_WORK TO BE COMPLETED_: Continue the text about Acrobat blocking personalized PDFs, picking up after its final sentence.

_EXCERPTED TEXT_:

____________

We create simple, personalized PDFs on our website by injecting a couple of fields using the FDF toolkit. However as our users have been updating their Acrobat, the PDFs no longer pop up and instead the user sees a yellow bar with this message: "Data from this site is blocked to avoid potential security risks". They don't know what to do with the yellow bar and calls are starting to overwhelm our customer support.
This is really basic stuff we're doing. Nothing elaborate or cross-domain. How can I keep my users from seeing this error?

____________

_RECORDED DATA_:
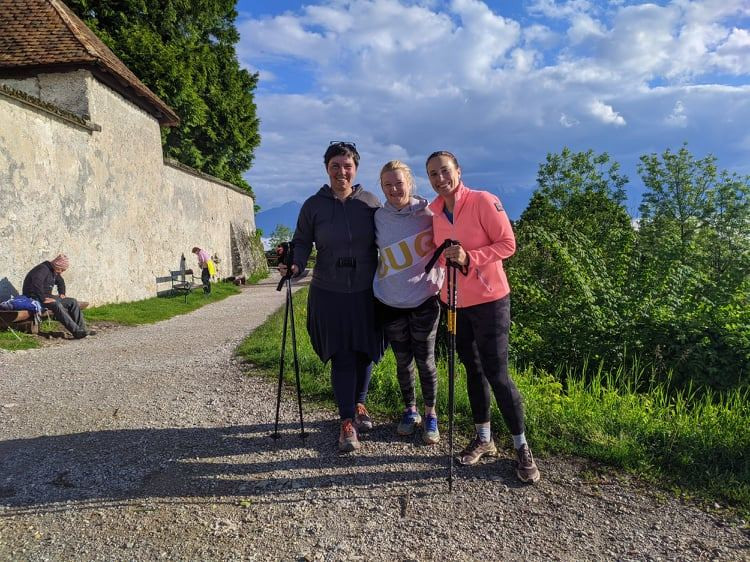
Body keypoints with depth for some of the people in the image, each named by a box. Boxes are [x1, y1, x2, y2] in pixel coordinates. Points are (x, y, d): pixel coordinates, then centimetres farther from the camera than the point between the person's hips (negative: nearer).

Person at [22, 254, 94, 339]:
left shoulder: (54, 272, 13)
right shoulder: (43, 269, -18)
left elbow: (61, 282, 33)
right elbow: (36, 284, -34)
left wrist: (62, 293, 17)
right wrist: (43, 299, -34)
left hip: (47, 296, 10)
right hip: (34, 298, -10)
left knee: (73, 302, -3)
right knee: (56, 305, -36)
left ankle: (82, 329, -10)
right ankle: (76, 332, -40)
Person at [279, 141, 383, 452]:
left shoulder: (370, 202, 1)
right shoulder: (314, 205, 0)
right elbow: (302, 241, 4)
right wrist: (296, 265, -15)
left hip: (365, 291, 2)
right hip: (329, 293, -1)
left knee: (365, 351, 10)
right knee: (342, 356, -2)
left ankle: (359, 404, 33)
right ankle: (347, 422, 7)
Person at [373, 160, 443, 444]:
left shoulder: (427, 212, -7)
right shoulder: (378, 217, -1)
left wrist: (440, 281, -9)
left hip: (424, 299, -2)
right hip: (390, 303, 2)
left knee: (425, 360, 6)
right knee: (403, 361, 13)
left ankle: (431, 415, 24)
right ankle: (410, 411, 31)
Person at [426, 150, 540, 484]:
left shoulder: (483, 201, -12)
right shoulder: (433, 212, 5)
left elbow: (507, 244, -14)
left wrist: (469, 258, -24)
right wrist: (446, 258, -1)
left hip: (489, 300, -5)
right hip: (456, 302, 6)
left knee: (496, 373, -5)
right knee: (473, 370, 14)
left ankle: (522, 447, 11)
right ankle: (483, 439, 29)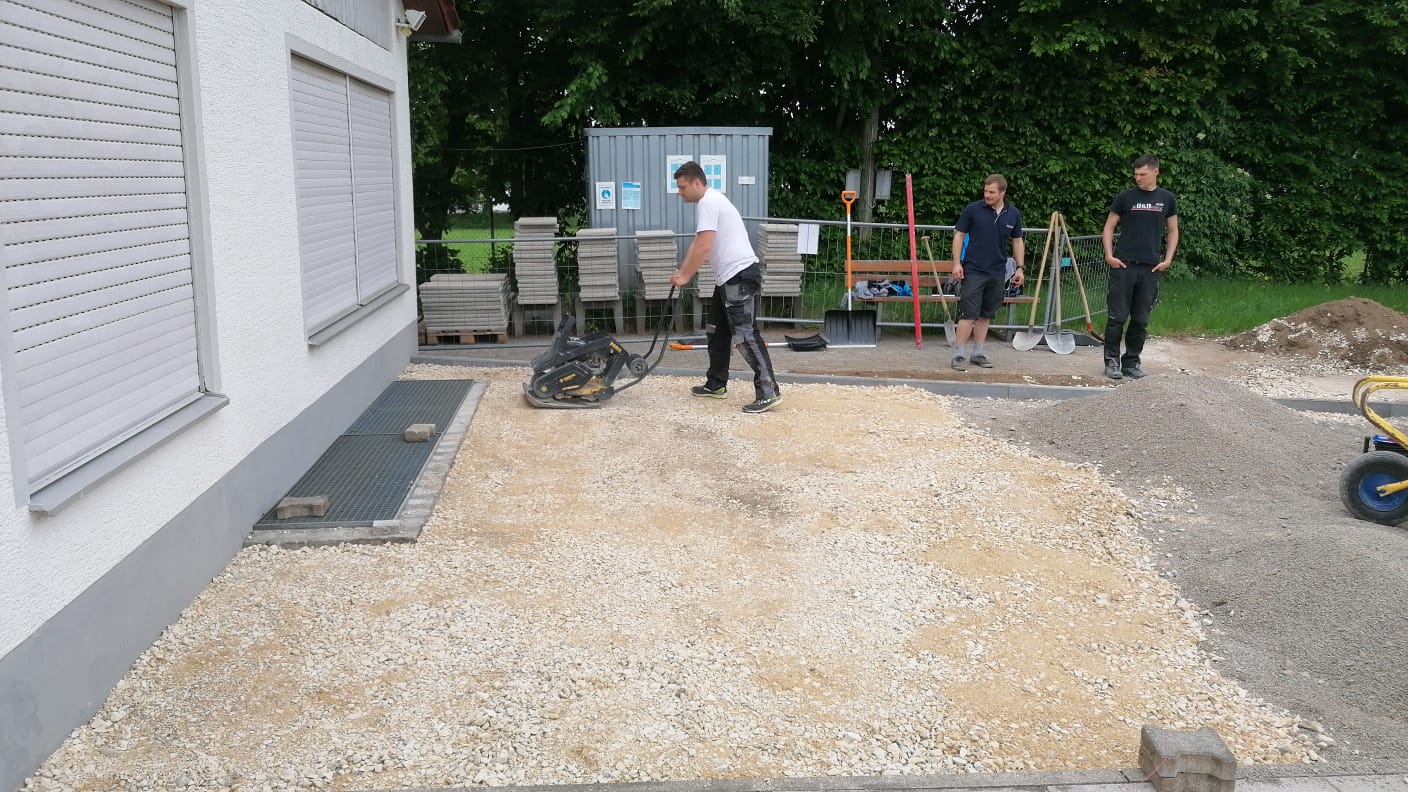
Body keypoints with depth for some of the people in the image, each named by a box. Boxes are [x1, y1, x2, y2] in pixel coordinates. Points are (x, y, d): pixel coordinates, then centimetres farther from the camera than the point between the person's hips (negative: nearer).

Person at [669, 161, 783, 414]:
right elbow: (697, 244, 24)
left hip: (739, 275, -11)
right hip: (729, 277, 11)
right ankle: (716, 384, 28)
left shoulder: (708, 203, -14)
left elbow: (703, 246, -21)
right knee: (717, 331, 18)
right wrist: (681, 272, 18)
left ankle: (769, 391, -13)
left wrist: (685, 276, -12)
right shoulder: (710, 201, 20)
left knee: (745, 335, -13)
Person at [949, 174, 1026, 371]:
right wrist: (957, 262, -9)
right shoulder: (973, 209, -5)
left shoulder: (1013, 214, 5)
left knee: (986, 315, 11)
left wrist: (1019, 268, 8)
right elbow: (959, 235, -1)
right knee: (968, 314, -9)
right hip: (973, 271, -4)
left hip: (997, 273, 4)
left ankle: (978, 353, 20)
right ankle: (959, 354, -4)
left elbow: (1017, 242, 14)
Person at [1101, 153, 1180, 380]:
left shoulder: (1167, 198, 9)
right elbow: (1109, 227, 7)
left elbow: (1173, 231, 15)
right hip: (1123, 265, -2)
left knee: (1141, 320, 6)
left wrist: (1167, 260, 3)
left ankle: (1131, 362, 16)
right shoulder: (1126, 196, 3)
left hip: (1151, 268, 2)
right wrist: (1109, 255, -5)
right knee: (1117, 316, -3)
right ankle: (1112, 361, 6)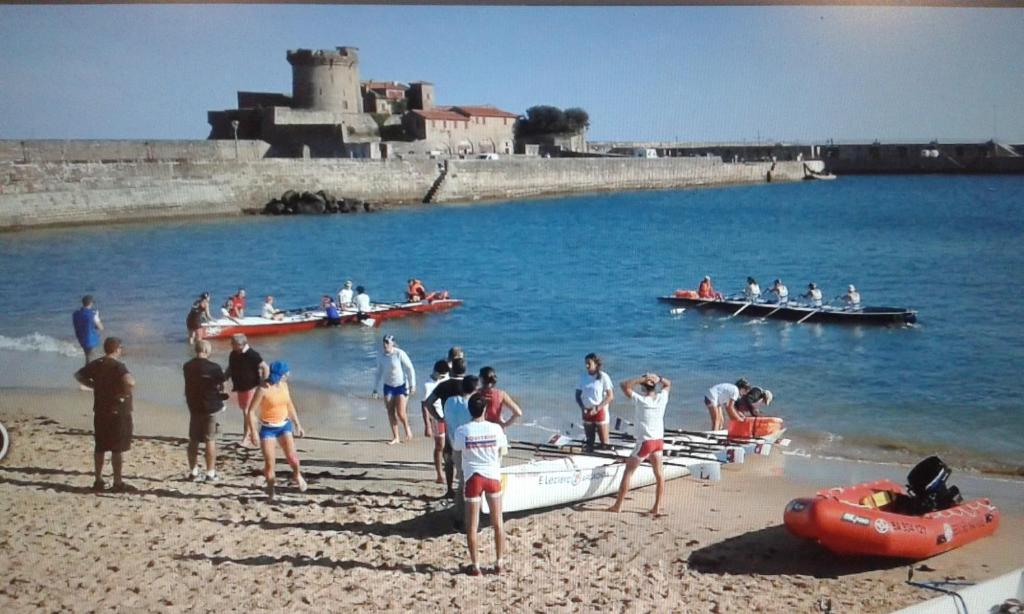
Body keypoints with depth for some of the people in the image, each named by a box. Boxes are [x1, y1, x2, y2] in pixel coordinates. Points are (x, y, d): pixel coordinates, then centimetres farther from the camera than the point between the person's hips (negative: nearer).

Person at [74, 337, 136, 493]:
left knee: (100, 448, 14)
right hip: (118, 412, -7)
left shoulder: (96, 364, 5)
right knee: (118, 449, 0)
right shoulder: (117, 366, -16)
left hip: (100, 412, 7)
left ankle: (98, 481, 21)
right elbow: (130, 382, -34)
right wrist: (126, 392, -14)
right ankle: (118, 483, 3)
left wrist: (95, 385, 13)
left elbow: (79, 375, 19)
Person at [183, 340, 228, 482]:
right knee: (210, 440, 2)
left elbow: (189, 385, 9)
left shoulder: (187, 367, 0)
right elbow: (221, 387, -6)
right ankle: (210, 473, 4)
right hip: (211, 407, -5)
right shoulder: (214, 367, -16)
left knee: (193, 440, 12)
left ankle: (193, 472, 19)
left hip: (193, 406, 5)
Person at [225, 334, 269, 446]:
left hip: (251, 387, -7)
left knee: (247, 412, -7)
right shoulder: (233, 354, 2)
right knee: (246, 412, 14)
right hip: (240, 387, 7)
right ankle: (253, 436, 26)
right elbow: (230, 369, 16)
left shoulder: (252, 355, -19)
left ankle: (246, 437, 3)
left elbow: (265, 368, -17)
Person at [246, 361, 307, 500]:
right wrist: (254, 432, -20)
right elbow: (251, 411, -15)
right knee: (269, 462, -4)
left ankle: (297, 476, 21)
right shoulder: (263, 389, -18)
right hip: (267, 428, -4)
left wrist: (297, 424, 16)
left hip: (284, 425, 4)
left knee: (292, 457, -10)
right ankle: (270, 490, 17)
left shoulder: (283, 385, -1)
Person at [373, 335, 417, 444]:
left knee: (400, 413, -9)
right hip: (388, 386, 4)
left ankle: (407, 428, 22)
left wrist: (412, 385, -12)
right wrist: (375, 389, 8)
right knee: (390, 413, 2)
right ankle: (395, 437, 12)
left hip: (401, 386, -4)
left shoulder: (400, 354, -17)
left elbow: (410, 369, -10)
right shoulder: (380, 356, -2)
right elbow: (379, 373, 8)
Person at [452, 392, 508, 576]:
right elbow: (504, 451, 5)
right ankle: (498, 562, 19)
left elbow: (456, 451, 4)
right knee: (498, 523, 14)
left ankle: (475, 565, 12)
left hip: (473, 478, -1)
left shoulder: (462, 431, -10)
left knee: (472, 525, 8)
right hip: (493, 476, 1)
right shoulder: (496, 428, -7)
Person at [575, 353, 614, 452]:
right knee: (589, 441, 10)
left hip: (601, 411, -4)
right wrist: (583, 408, -7)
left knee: (604, 441, -5)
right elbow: (578, 395, 9)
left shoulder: (603, 377, -9)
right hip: (587, 412, 4)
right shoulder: (583, 377, 3)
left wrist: (597, 409, -16)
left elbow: (610, 396, -11)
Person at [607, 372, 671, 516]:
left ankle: (618, 505, 7)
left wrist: (640, 379, -15)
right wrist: (658, 378, -1)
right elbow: (668, 384, 18)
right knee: (659, 474, 10)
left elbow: (624, 385, -14)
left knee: (628, 471, 4)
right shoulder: (662, 398, -1)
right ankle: (657, 507, 11)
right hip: (658, 441, 5)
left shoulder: (640, 400, -15)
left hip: (645, 442, -5)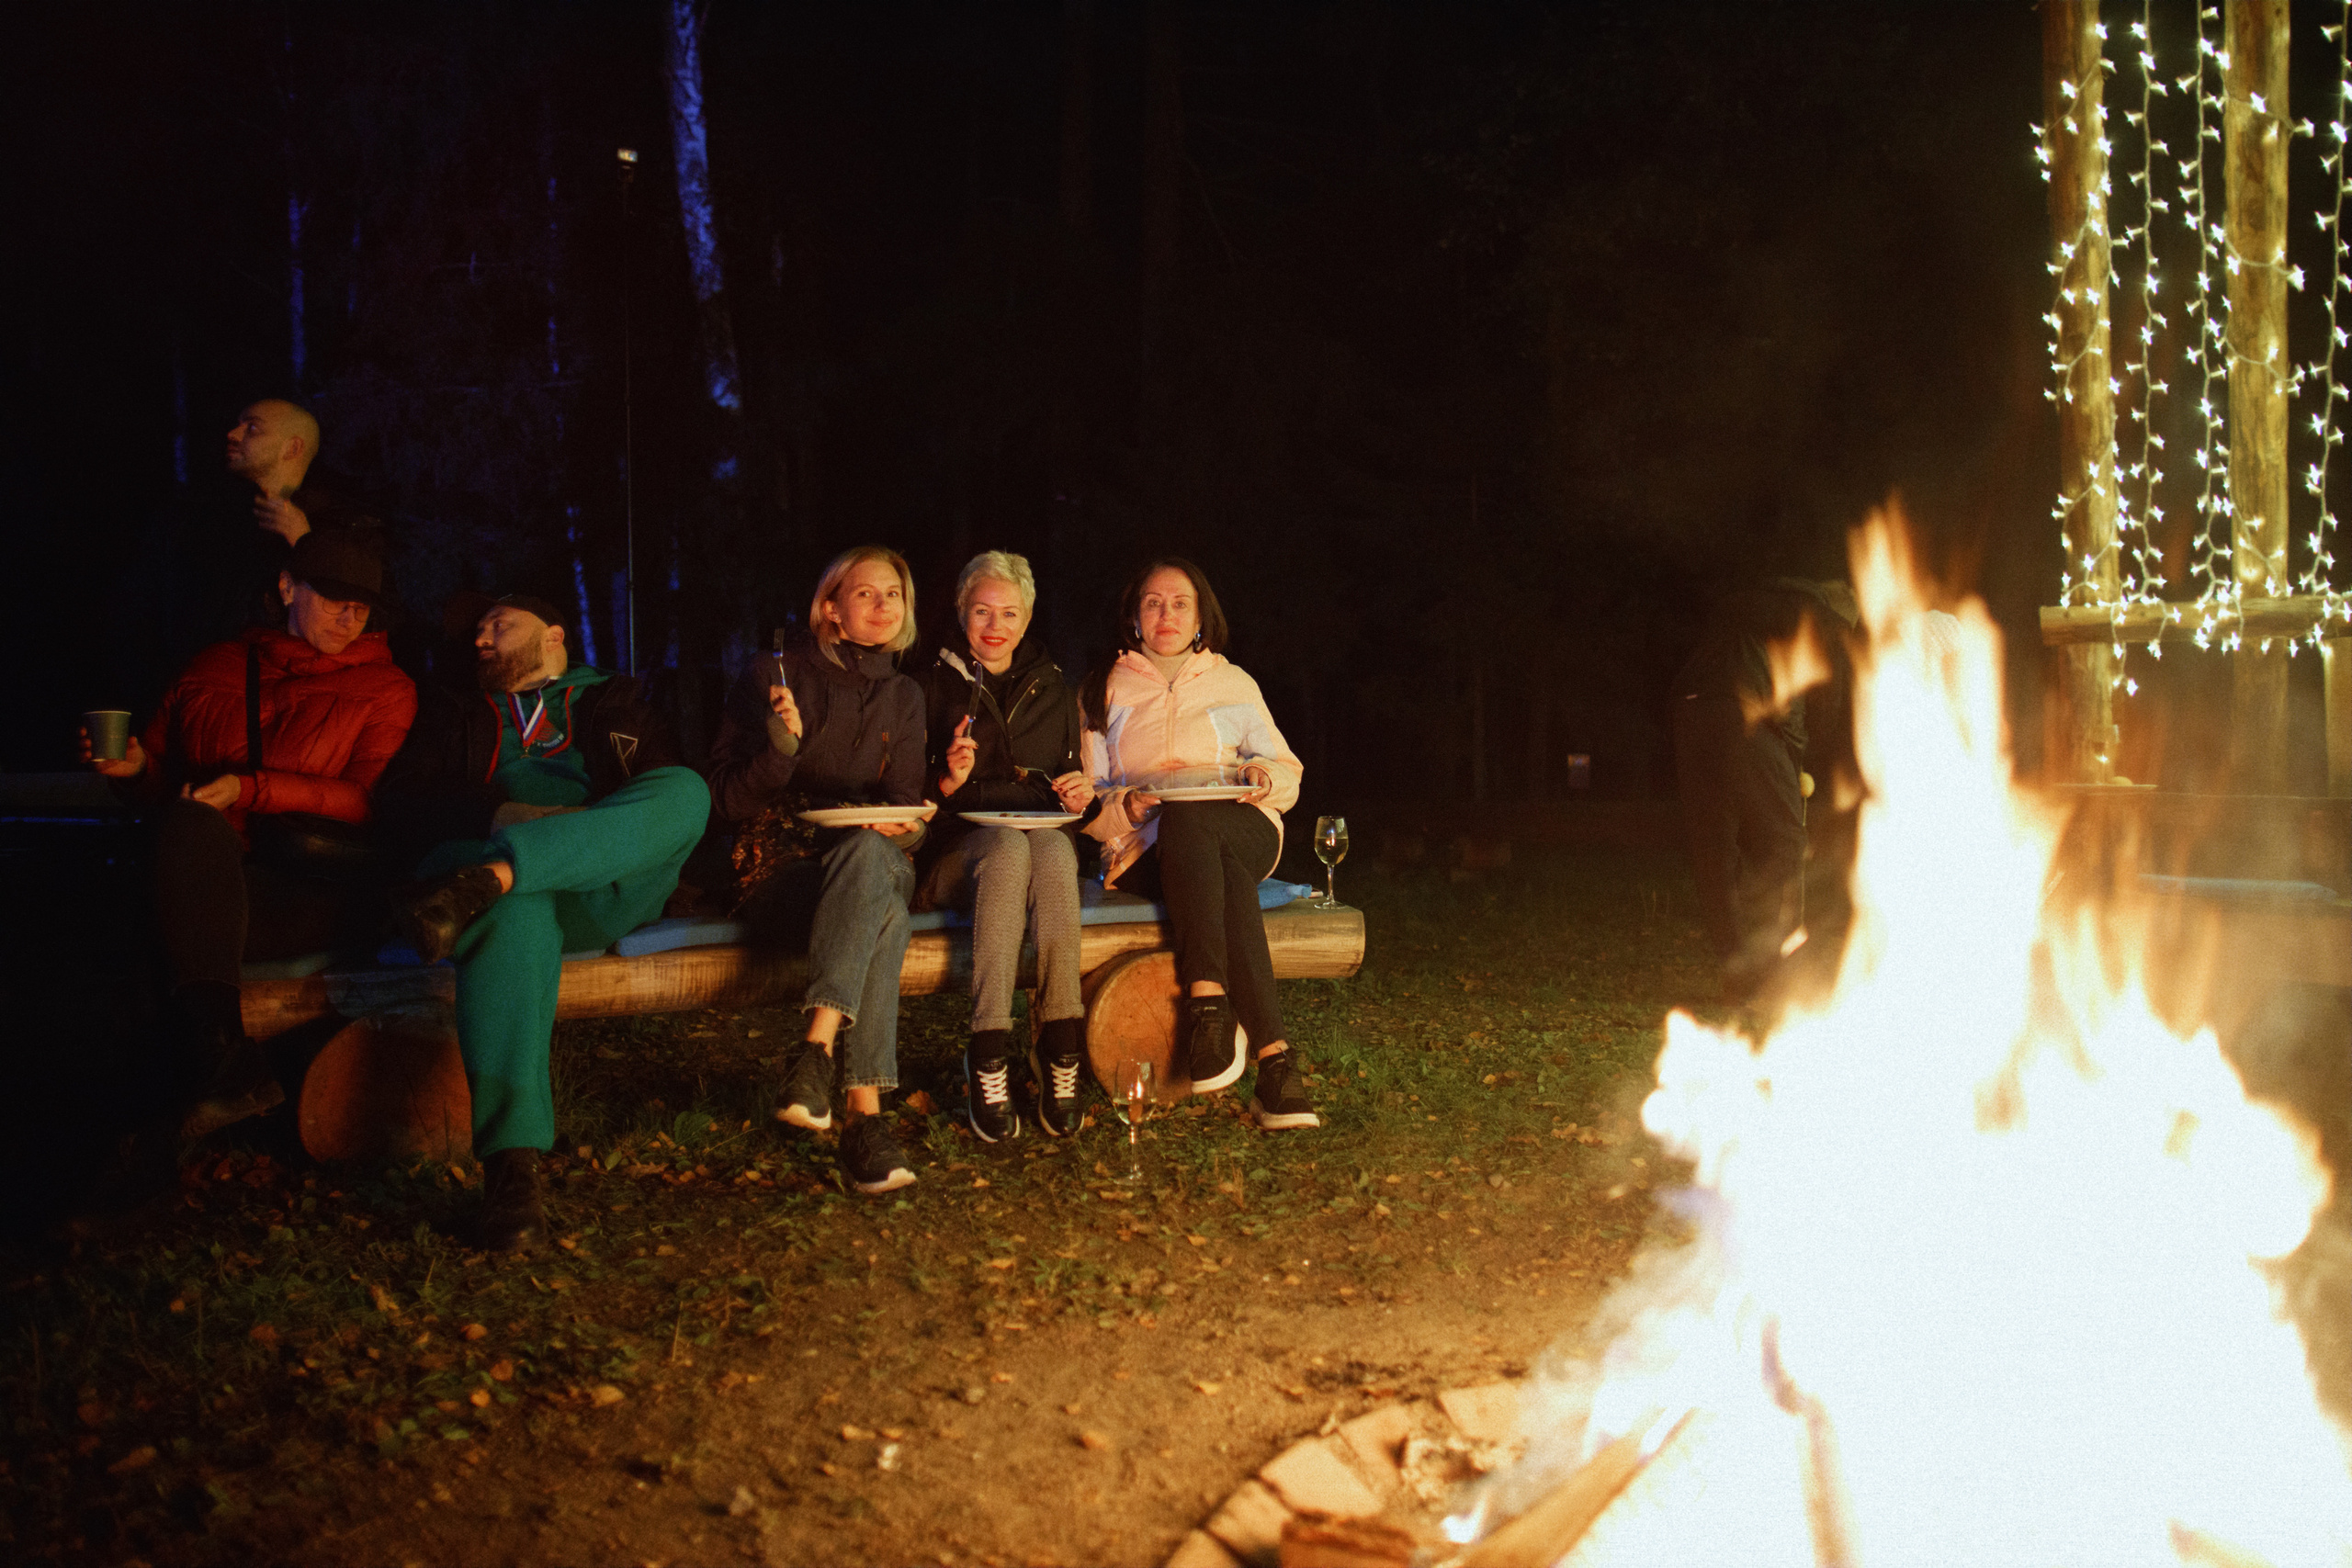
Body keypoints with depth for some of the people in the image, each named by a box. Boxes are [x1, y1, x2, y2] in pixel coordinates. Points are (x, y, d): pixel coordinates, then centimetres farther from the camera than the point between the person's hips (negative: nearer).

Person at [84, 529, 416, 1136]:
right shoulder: (218, 667, 22)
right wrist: (133, 767, 3)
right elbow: (163, 774, 28)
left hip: (314, 887, -3)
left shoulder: (386, 688, 12)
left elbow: (370, 801, -3)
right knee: (190, 825, -32)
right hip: (208, 876, 3)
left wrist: (251, 788, -12)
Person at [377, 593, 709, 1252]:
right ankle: (510, 1165, -49)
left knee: (686, 789, -29)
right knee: (514, 908, -39)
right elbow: (403, 803, 13)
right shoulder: (454, 715, 31)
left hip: (606, 887, 1)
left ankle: (485, 879, -45)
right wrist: (501, 814, -7)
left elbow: (675, 792, 11)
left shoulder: (615, 702, 28)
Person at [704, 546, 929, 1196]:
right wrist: (780, 748, -17)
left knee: (872, 852, -38)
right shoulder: (772, 678, 5)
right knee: (884, 916, -38)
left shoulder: (903, 695, 19)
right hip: (779, 869, -3)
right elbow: (727, 801, 1)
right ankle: (862, 1112, -47)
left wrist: (904, 825, -8)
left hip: (871, 861, 3)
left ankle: (817, 1051, -47)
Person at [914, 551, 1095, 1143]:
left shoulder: (1052, 688, 20)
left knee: (1051, 848, -36)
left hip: (1046, 838, 2)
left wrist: (1081, 793, 1)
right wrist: (950, 778, -14)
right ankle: (988, 1062, -42)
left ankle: (1059, 1049, -39)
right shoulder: (934, 685, 10)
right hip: (958, 849, -2)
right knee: (1008, 847, -39)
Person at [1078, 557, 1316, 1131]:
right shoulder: (1103, 692, 20)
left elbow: (1287, 774, 19)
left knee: (1185, 818, -40)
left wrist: (1264, 774, -5)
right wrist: (1125, 806, -10)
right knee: (1228, 883, -39)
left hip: (1245, 833, 1)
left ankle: (1205, 998, -48)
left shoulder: (1233, 684, 23)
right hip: (1144, 851, 0)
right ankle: (1273, 1059, -48)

____________

_ANSWER TO THIS TASK_:
Here is the ASP code:
// Create the FDFToolkit object
var FdfAcX = Server.CreateObject("FdfApp.FdfApp");
var outputFDF = FdfAcX.FDFCreate();
// Set the PDF doc to be loaded
outputFDF.FDFSetFile("http://" + Request.ServerVariables("HTTP_HOST") + "/" + pdfFile);
// Define and populate the FDF field variables be loaded into the PDF
outputFDF.FDFSetValue("MyField", mydata, false);
// Send out the FDF content
Response.ContentType = "application/vnd.fdf";
Response.AddHeader("Content-Disposition", "inline; filename=" + pdfFile.replace(/pdf/g, "fdf"));
Response.BinaryWrite(outputFDF.FDFSaveToBuf());
outputFDF.FDFClose();
Response.End();
For more information: http://learn.adobe.com/wiki/display/security/Application+Security+Library
Another better option could be server-side form filling using something like Appligent's FDFMerge (Lite).